▸ ABOUT THIS EXERCISE
Lines containing "will": state how many there are in these entries, and write only that number.

▸ DATASET
◇ ◇ ◇ ◇
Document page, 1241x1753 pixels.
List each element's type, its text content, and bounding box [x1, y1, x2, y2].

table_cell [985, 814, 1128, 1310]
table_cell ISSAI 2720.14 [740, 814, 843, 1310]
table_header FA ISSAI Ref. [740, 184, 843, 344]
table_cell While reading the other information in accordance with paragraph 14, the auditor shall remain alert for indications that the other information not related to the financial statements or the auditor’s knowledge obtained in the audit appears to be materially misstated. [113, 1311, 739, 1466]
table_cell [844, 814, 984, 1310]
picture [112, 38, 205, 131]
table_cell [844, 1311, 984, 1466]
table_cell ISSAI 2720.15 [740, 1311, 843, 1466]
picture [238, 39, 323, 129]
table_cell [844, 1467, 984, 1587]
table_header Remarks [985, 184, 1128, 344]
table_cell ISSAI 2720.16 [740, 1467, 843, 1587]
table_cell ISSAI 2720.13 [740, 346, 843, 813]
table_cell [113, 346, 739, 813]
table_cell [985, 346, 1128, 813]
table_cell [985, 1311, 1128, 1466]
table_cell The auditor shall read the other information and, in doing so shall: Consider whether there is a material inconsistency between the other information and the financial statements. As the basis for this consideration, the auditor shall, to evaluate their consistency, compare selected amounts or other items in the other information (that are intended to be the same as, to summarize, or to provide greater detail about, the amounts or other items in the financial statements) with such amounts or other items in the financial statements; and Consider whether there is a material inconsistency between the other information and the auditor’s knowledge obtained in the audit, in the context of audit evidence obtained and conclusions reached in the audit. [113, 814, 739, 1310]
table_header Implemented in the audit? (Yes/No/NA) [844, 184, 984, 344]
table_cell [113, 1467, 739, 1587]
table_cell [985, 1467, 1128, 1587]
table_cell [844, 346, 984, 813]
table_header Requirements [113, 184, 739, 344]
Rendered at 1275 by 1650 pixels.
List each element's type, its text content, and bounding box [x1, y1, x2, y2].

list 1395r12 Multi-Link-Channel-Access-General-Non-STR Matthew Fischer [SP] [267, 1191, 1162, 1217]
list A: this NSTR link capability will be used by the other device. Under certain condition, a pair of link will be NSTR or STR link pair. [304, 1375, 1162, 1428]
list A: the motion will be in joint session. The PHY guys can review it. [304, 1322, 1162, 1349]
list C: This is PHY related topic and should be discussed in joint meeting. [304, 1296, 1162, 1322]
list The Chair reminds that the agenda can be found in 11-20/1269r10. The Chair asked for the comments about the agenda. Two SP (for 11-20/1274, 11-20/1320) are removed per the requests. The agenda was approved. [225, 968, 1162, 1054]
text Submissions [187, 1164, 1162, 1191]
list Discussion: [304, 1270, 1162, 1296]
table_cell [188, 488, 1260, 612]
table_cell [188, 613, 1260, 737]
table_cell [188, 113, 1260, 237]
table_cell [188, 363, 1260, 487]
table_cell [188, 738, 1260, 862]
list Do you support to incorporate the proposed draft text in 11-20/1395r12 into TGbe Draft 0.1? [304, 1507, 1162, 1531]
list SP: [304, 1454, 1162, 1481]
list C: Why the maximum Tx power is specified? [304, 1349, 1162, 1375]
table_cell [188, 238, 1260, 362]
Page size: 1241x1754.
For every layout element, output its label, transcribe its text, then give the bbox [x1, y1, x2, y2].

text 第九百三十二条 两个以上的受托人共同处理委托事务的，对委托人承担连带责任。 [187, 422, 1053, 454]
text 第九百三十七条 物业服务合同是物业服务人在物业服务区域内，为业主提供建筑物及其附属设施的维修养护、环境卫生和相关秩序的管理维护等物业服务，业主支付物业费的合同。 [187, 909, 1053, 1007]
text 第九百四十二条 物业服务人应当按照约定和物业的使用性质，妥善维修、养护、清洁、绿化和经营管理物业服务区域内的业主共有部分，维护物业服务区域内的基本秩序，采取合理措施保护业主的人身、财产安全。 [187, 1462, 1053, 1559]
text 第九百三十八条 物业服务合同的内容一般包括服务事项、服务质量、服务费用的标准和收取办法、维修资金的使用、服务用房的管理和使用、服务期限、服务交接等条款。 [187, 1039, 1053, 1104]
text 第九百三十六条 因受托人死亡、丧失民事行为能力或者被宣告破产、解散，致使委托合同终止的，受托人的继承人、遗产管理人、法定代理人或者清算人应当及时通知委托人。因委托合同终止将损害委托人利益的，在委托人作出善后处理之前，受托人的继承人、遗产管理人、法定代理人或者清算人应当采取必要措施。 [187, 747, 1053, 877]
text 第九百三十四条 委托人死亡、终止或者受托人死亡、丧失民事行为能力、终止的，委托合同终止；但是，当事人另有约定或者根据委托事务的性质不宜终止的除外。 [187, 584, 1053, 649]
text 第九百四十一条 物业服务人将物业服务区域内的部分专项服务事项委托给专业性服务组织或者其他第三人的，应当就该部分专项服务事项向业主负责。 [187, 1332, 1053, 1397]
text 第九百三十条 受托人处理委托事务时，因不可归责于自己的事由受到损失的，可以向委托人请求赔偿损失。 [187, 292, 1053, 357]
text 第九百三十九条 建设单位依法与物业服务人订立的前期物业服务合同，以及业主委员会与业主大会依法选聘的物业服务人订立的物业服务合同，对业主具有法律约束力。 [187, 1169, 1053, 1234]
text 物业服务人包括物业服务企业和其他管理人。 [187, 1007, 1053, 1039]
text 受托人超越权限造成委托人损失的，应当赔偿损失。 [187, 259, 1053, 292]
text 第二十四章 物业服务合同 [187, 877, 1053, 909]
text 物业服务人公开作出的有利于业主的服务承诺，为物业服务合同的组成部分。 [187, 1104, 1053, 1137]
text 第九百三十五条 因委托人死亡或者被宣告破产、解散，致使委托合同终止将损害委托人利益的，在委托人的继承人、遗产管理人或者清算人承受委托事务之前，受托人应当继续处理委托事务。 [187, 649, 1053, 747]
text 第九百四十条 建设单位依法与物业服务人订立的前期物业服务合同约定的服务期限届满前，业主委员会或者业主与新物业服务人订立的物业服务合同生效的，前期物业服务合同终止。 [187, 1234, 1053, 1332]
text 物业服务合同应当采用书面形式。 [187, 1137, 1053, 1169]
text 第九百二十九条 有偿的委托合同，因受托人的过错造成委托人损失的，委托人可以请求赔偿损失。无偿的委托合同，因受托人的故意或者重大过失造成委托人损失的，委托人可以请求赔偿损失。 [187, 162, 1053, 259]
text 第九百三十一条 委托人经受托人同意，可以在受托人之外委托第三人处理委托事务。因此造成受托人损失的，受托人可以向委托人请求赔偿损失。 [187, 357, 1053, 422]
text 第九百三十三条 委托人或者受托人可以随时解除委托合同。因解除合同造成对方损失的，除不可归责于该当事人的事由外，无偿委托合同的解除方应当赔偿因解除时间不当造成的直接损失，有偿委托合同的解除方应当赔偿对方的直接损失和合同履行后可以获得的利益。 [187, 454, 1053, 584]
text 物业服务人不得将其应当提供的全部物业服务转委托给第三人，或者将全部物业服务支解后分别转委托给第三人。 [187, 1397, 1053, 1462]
◇ ◇ ◇ ◇
▸ ANSWER TO THIS TASK
2